- [Given text]:
++++++++++++++++++++

The researchers built a PLUMES-powered robotic boat that successfully detected the most exposed coral head in the Bellairs Fringing Reef in Barbados—located in the shallowest spot—which is useful for studying how sun exposure impacts coral organisms. In 100 simulated trials in diverse underwater environments, a virtual PLUMES robot also consistently collected seven to eight times more samples of maxima than traditional coverage methods in allotted time frames.

“PLUMES does the minimal amount of exploration necessary to find the maximum and then concentrates quickly on collecting valuable samples there,” said co-first author Genevieve Flaspohler, a PhD student in CSAIL and the MIT-WHOI Joint Program.

A key insight of PLUMES was using techniques from probability to reason about navigating the notoriously complex tradeoff between exploiting what’s learned about the environment and exploring unknown areas that may be more valuable.

Dropped into a new environment, a PLUMES-powered robot uses a probabilistic statistical model called a Gaussian process to make predictions about environmental variables, such as chemical concentrations, and estimate sensing uncertainties. PLUMES then generates a distribution of possible paths the robot can take, and uses the estimated values and uncertainties to rank each path by how well it allows the robot to explore and exploit.

Initially, PLUMES chooses paths that randomly explore the environment. Each sample, however, provides new information about the targeted values in the surrounding environment. The Gaussian process model exploits that data to narrow down possible paths the robot can follow from its given position to sample from locations with even higher value. PLUMES uses a novel objective function—commonly used in machine-learning to maximize a reward—to make the call of whether the robot should exploit past knowledge or explore the new area.

++++++++++++++++++++

- [Material supplied]:

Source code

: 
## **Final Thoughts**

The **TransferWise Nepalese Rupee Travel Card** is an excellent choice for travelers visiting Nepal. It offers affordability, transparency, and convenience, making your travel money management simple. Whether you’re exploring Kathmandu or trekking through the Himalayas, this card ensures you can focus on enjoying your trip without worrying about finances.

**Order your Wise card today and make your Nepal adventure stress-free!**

++++++++++++++++++++

- [Your objective]:
Below the PLUMES passage you'll find the entries. Copy out the passage word for word, starting at the words "The researchers built" and stopping after "MIT-WHOI Joint Program.".

- [Your solution]:
The researchers built a PLUMES-powered robotic boat that successfully detected the most exposed coral head in the Bellairs Fringing Reef in Barbados—located in the shallowest spot—which is useful for studying how sun exposure impacts coral organisms. In 100 simulated trials in diverse underwater environments, a virtual PLUMES robot also consistently collected seven to eight times more samples of maxima than traditional coverage methods in allotted time frames.

“PLUMES does the minimal amount of exploration necessary to find the maximum and then concentrates quickly on collecting valuable samples there,” said co-first author Genevieve Flaspohler, a PhD student in CSAIL and the MIT-WHOI Joint Program.